Des polémiques wokes déjà connues dans les universités des Etats-Unis

Dans son dernier ouvrage Génération Offensée la journaliste Caroline Fourest rend compte de la situation de certaines universités américaines – parmi les plus prestigieuses comme Oberlin, Harvard, Columbia ou Brown – dans lesquelles existent des catalogues détaillés d’expressions, de mots, d’attitudes ou même de cours pouvant être perçues par certains étudiants comme autant de « micro-agressions ». Pour échapper à ces « micro-agressions », les étudiants ont à leur disposition des « Safe rooms », lieux préservés de toute injonction, et se doivent d’être avertis au préalable par des « triggers warnings » pour les inviter à fuir le débat. Elle dresse aussi un état des lieux inquiétant de l’auto censure de certains enseignants dans les universités de Dukes et Hollins en 2016 où elle est intervenue dans le cadre de conférences menées sur Charlie Hebdo et la laïcité. La polémique en cours à l’IEP de Grenoble et le soutien de la direction de l’établissement fait écho à ce qu’il se passe dans les universités étasuniennes. Rappelons que ce n’est pas la première fois qu’une institution publique française est désignée comme favorable au wokisme. Pour aller plus loin, certains syndicats de l’institut grenoblois ont déjà évoqué un « droit de retrait » en cas de contenu sensible qui font directement écho aux « Triggers warnings ». Ainsi, bien paradoxalement, l’université, qui est le lieu où les idées, les identités, doivent être le plus questionnées, le plus chamboulées, le plus contredites, est devenu le lieu de tous les excès dictatoriaux. Car si il est question de « safe space », de « triggers warnings » et de « micro-agressions » à la moindre remarque, aucune pitié n’est pas-contre concédée à tous ceux que le mouvement woke perçoit comme ses adversaires.

Choisir le chemin de l'identité ne mènera jamais à l'égalité mais à la revanche

Les conservateurs et les progressistes ont le devoir de reconnaître et condamner les dérives identitaires wokes qui mettent en péril le modèle de l’école républicaine « à la française », référence majeure en termes d’inclusivité, de liberté d’expression et de capacité à s’affranchir par soi-même. Les récupérations politiques des déviances de l’extrême gauche par l’extrême droite doivent tout autant interpeller ceux qui ont les valeurs universalistes de la république chevillés au corps. L’Histoire nous a appris que les extrêmes, bien souvent, se nourrissent l’un l’autre dans une dynamique, ici identitaire, toujours mortifère.
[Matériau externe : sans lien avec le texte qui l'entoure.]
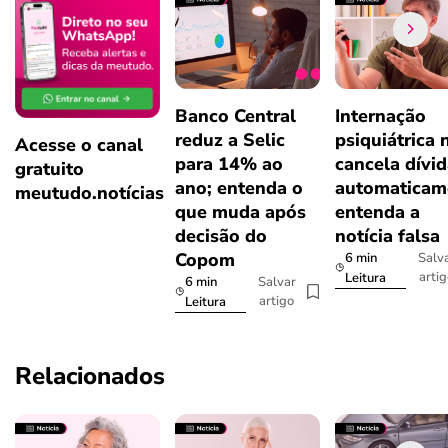
Banco Central
Internação
reduz a Selic
psiquiátrica 
Acesse o canal
para 14% ao
cancela dívi
gratuito
ano; entenda o
automaticam
meutudo.notícias
que muda após
entenda a
decisão do
notícia falsa
Copom
6 min
Salv
arti
Leitura
6 min
Salvar
artigo
Leitura
Relacionados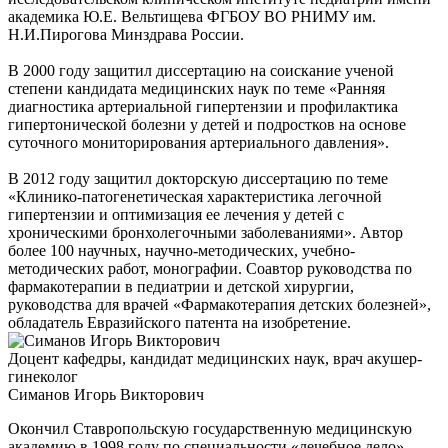
академика Ю.Е. Вельтищева ФГБОУ ВО РНИМУ им.
Н.И.Пирогова Минздрава России.
В 2000 году защитил диссертацию на соискание ученой
степени кандидата медицинских наук по теме «Ранняя
диагностика артериальной гипертензии и профилактика
гипертонической болезни у детей и подростков на основе
суточного мониторирования артериального давления».
В 2012 году защитил докторскую диссертацию по теме
«Клинико-патогенетическая характеристика легочной
гипертензии и оптимизация ее лечения у детей с
хроническими бронхолегочными заболеваниями». Автор
более 100 научных, научно-методических, учебно-
методических работ, монографии. Соавтор руководства по
фармакотерапии в педиатрии и детской хирургии,
руководства для врачей «Фармакотерапия детских болезней»,
обладатель Евразийского патента на изобретение.
Доцент кафедры, кандидат медицинских наук, врач акушер-
гинеколог
Симанов Игорь Викторович
Окончил Ставропольскую государственную медицинскую
академию в 1998 году по специальности «лечебное дело».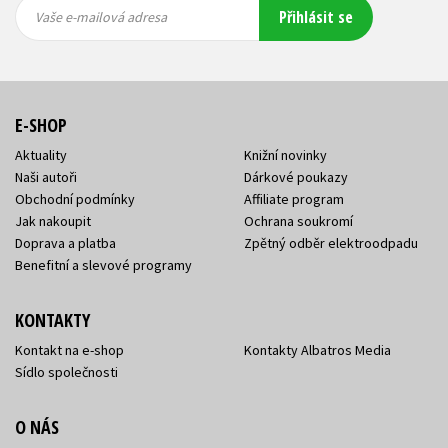
Vaše e-
Vaše e-
Přihlásit se
mailová
mailová
Vaše e-mailová adresa
adresa
adresa
E-SHOP
Aktuality
Knižní novinky
Naši autoři
Dárkové poukazy
Obchodní podmínky
Affiliate program
Jak nakoupit
Ochrana soukromí
Doprava a platba
Zpětný odběr elektroodpadu
Benefitní a slevové programy
KONTAKTY
Kontakt na e-shop
Kontakty Albatros Media
Sídlo společnosti
O NÁS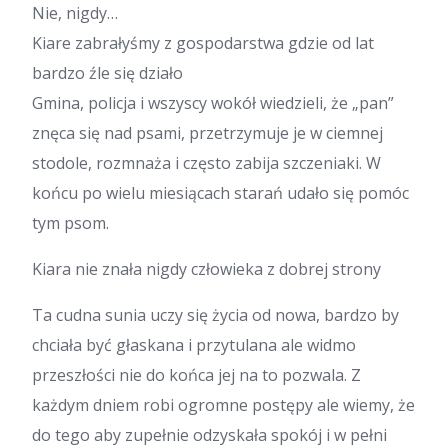
Nie, nigdy…
Kiare zabrałyśmy z gospodarstwa gdzie od lat
bardzo źle się działo
Gmina, policja i wszyscy wokół wiedzieli, że „pan”
znęca się nad psami, przetrzymuje je w ciemnej
stodole, rozmnaża i często zabija szczeniaki. W
końcu po wielu miesiącach starań udało się pomóc
tym psom.
Kiara nie znała nigdy człowieka z dobrej strony
Ta cudna sunia uczy się życia od nowa, bardzo by
chciała być głaskana i przytulana ale widmo
przeszłości nie do końca jej na to pozwala. Z
każdym dniem robi ogromne postępy ale wiemy, że
do tego aby zupełnie odzyskała spokój i w pełni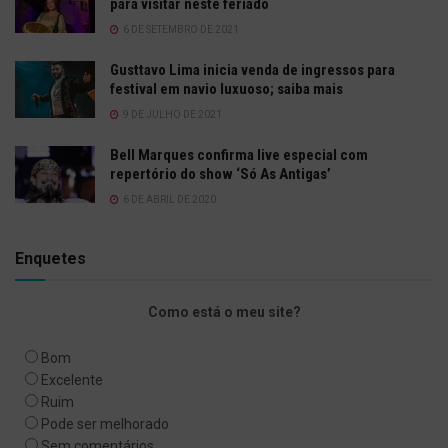
para visitar neste feriado
6 DE SETEMBRO DE 2021
Gusttavo Lima inicia venda de ingressos para
festival em navio luxuoso; saiba mais
9 DE JULHO DE 2021
Bell Marques confirma live especial com
repertório do show ‘Só As Antigas’
6 DE ABRIL DE 2020
Enquetes
Como está o meu site?
Bom
Excelente
Ruim
Pode ser melhorado
Sem comentários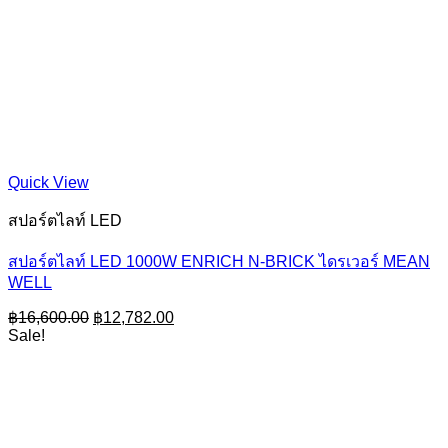
Quick View
สปอร์ตไลท์ LED
สปอร์ตไลท์ LED 1000W ENRICH N-BRICK ไดรเวอร์ MEAN
WELL
Original
Current
฿
16,600.00
฿
12,782.00
price
price
Sale!
was:
is:
฿16,600.00.
฿12,782.00.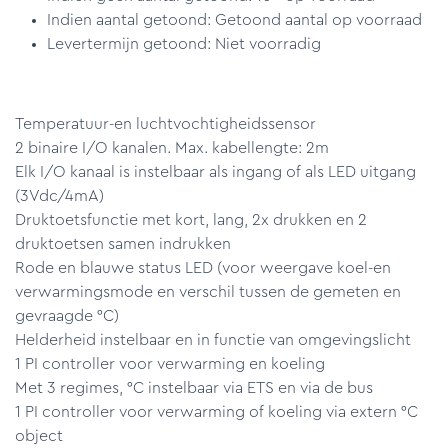
Indien aantal getoond: Getoond aantal op voorraad
Levertermijn getoond: Niet voorradig
Temperatuur-en luchtvochtigheidssensor
2 binaire I/O kanalen. Max. kabellengte: 2m
Elk I/O kanaal is instelbaar als ingang of als LED uitgang
(3Vdc/4mA)
Druktoetsfunctie met kort, lang, 2x drukken en 2
druktoetsen samen indrukken
Rode en blauwe status LED (voor weergave koel-en
verwarmingsmode en verschil tussen de gemeten en
gevraagde °C)
Helderheid instelbaar en in functie van omgevingslicht
1 PI controller voor verwarming en koeling
Met 3 regimes, °C instelbaar via ETS en via de bus
1 PI controller voor verwarming of koeling via extern °C
object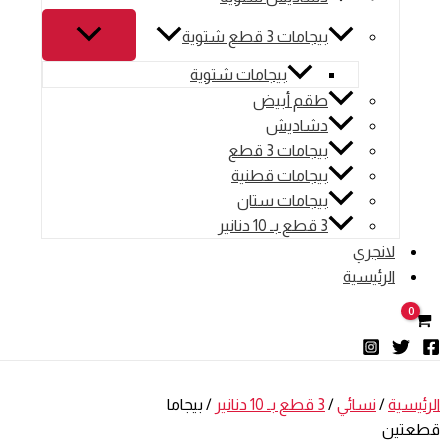
بيجامات 3 قطع شتوية
بيجامات شتوية
طقم أبيض
دشاديش
بيجامات 3 قطع
بيجامات قطنية
بيجامات ستان
3 قطع بـ 10 دنانير
لانجري
الرئيسية
الرئيسية
/
نسائي
/
3 قطع بـ 10 دنانير
/ بيجاما
قطعتين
Sans nuance, sans esprit critique, sans culture générale il sera impossible pour les générations futures passées sur les bancs de l’école publique d’agir en pleine conscience pour préserver les acquis des Lumières, de raisonner rationnellement ou de prendre des décisions éclairées librement au quotidien. Ce constat est d’autant plus sévère au moment où le ciel s’assombri aux frontières de l’Europe.

Comme le conclu très justement dans son livre Caroline Fourest : « Tant que la gauche identitaire ridiculisera l'antiracisme de façon aussi liberticide et sectaire, la droite identitaire gagnera les esprits, les cours, les reins, puis les élections. À force de défendre la censure, l'ethnie, la religion et le particularisme, on lui laisse le beau rôle : défendre la liberté. »[1]

 

Serge Fassiet

[1] Page 162 : Fourest, C. (2020). Génération offensée : de la police de la culture à la police de la pensée. Grasset.